Supreme Court shields Twitter from liability for terror-related content and leaves Section 230 untouched
(CNN) — Twitter will not have to face accusations it aided and abetted terrorism when it hosted tweets created by the terror group ISIS, the Supreme Court ruled Thursday.
The court also dismissed a closely watched case about social media content moderation in a case involving Google, skipping a decision that legal experts warned might have upended the broader internet.
The rulings are wins for Twitter and other tech platforms that have faced a barrage of lawsuits from critics who allege they should be held legally responsible for societal harms, including terrorist attacks.
The Twitter decision was unanimous and written by Justice Clarence Thomas.
The court held that Twitter’s hosting of general terrorist speech does not create indirect legal responsibility for specific terrorist attacks, effectively raising the bar for future such claims. The Twitter ruling a major defeat for tech critics who have said that social media platforms must be held accountable with the threat of more lawsuits.

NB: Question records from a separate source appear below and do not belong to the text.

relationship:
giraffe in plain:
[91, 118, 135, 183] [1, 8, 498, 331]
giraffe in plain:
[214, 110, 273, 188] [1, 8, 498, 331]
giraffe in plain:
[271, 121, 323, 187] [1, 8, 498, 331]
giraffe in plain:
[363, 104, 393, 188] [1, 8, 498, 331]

“We conclude,” Thomas wrote, “that plaintiffs’ allegations are insufficient to establish that these defendants aided and abetted ISIS in carrying out the relevant attack.”

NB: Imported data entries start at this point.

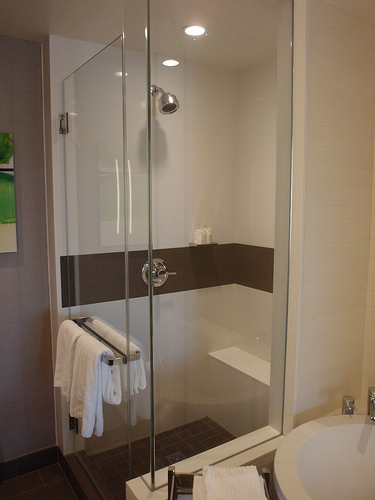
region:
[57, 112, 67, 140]
hinge for shower door.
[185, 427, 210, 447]
tile inside of shower.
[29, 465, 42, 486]
tile on bathroom floor.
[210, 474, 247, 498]
towel near the sink.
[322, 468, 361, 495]
basin of the sink.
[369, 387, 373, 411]
faucet for the sink.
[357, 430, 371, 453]
shadow on the sink.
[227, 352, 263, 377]
seat in the shower.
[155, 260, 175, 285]
handle in the shower.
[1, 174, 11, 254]
picture on the wall.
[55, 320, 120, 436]
the towels are hanging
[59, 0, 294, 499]
the walls are clear glass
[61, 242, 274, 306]
the bathroom has a brown stripe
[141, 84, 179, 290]
the fixtures are silver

He stressed that the plaintiffs have “failed to allege that defendants intentionally provided any substantial aid” to the attack at issue, nor did they “pervasively and systemically” assist ISIS in a way that would render them liable for “every ISIS attack.”
In carrying terrorist speech, social media platforms are little different from other digital technologies, the opinion said.
“It might be that bad actors like ISIS are able to use platforms like defendants’ for illegal – and sometimes terrible – ends,” Thomas wrote. “But the same could be said of cell phones, email, or the internet generally.”
This story is breaking and will be updated.